Ask yourself: “what do I really want from my spouse and my relationship when a conflict has started?” Here are a few things you might want:
- I want my spouse to calm down
- I want my spouse to respect me
- I want peace in our relationship
- I want my spouse to see things my way
- I want to be heard and understood
- I want my spouse to see me the way I see me
- I want the ability to see things the way my spouse sees it, so at least I can understand him/her, and not bite on every hook thrown at me
- I want the ability to peacefully/calmly talk through whatever we’re talking about
You will eventually get what you want (and really desire) if you could initiate a few very costly things:
- Patient listening: you will not be able to bite on any sarcastic hooks if you can keep your mouth shut – to a point – as you will see with the next point.
- Active listening: letting your spouse know you are actually listening despite the “way” things are being said (often, after we’ve calmed down, we regret the “way” we’ve said something when in the heat of debate). While you are actively listening, you are not actually trying to formulate a counter-argument, or a zinger. You are “paying attention.”
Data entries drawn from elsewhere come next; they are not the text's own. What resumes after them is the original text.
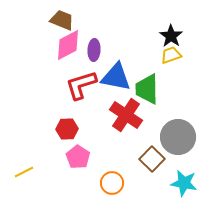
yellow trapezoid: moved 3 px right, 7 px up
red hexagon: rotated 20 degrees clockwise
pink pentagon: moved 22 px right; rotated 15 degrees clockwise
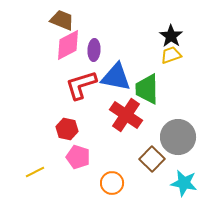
red hexagon: rotated 15 degrees clockwise
pink pentagon: rotated 15 degrees counterclockwise
yellow line: moved 11 px right
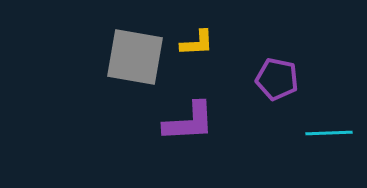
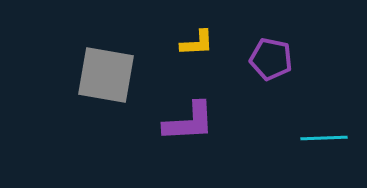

- Try to act on any simple request without grudgingly serving your spouse (in other words – you are not actually “losing” – when you help your spouse “win.”)
I say this is costly – because it means you put the first down payment on the relationship into which eventually you will both pay equally.
This is the dirty little secret of successful marriages: it doesn’t just cost you a lot…it costs you everything.
Marriage isn’t just a 50-50 proposition. It’s all the way in, or else you feel strangely cheated of experiencing the 100% to which you feel entitled. It is odd to think we can give some and get it all. And couples do want it all: our lives, our careers, our interest, and our spouse as a decorative addition to what we thought would keep me in the centre of my own galaxy.
Sorry: no short cuts; no lotto wins. The real deal is costly – AND worth it.
You might say, “I’m afraid I will be taken advantage of if I feel like I’m giving 100% (or any % more than my spouse) – and my spouse is giving less; I’m afraid my spouse will take advantage of me.”
That might be true… in the beginning. But over time relationships tend to go toward “homeostasis” – where each person roughly gives into the relationship equally. Think to yourself: “how do I like the level I am giving and receiving?”
If you are unhappy with the amount you are giving and receiving – the solution is NOT to give less… it is to give more!
It has not been soft, romantic love that has brought my wife and I through 31+ years of our fiery marriage – it has been the sacrificial, keep on learning, keep on picking ourselves up, taking I Corinthians 13 off the page and translating that into our lives – kind of love. I would not want to give any illusions that we are exemplary, but we remain students of ourselves, each other, and our marriage.
Now go and put in that first down payment!